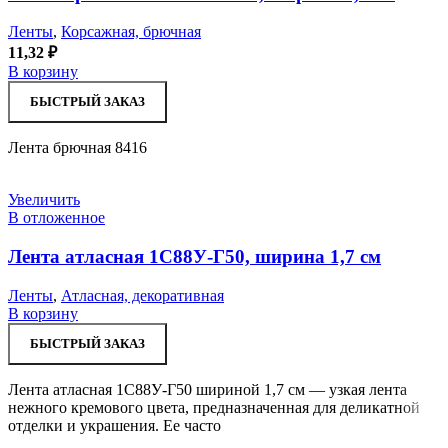
Ленты
,
Корсажная, брючная
11,32
₽
В корзину
БЫСТРЫЙ ЗАКАЗ
Лента брючная 8416
Увеличить
В отложенное
Лента атласная 1С88У-Г50, ширина 1,7 см
Ленты
,
Атласная, декоративная
В корзину
БЫСТРЫЙ ЗАКАЗ
Лента атласная 1С88У-Г50 шириной 1,7 см — узкая лента
нежного кремового цвета, предназначенная для деликатной
отделки и украшения. Ее часто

# # # # #

→ Assignment: Rewrite the text of the material, changing every "В корзину" to "Добавить в корзину" and keeping everything else the same. Leave the pictures out.

→ Task answer:
Ленты
,
Корсажная, брючная
11,32
₽
Добавить в корзину
БЫСТРЫЙ ЗАКАЗ
Лента брючная 8416
Увеличить
В отложенное
Лента атласная 1С88У-Г50, ширина 1,7 см
Ленты
,
Атласная, декоративная
Добавить в корзину
БЫСТРЫЙ ЗАКАЗ
Лента атласная 1С88У-Г50 шириной 1,7 см — узкая лента
нежного кремового цвета, предназначенная для деликатной
отделки и украшения. Ее часто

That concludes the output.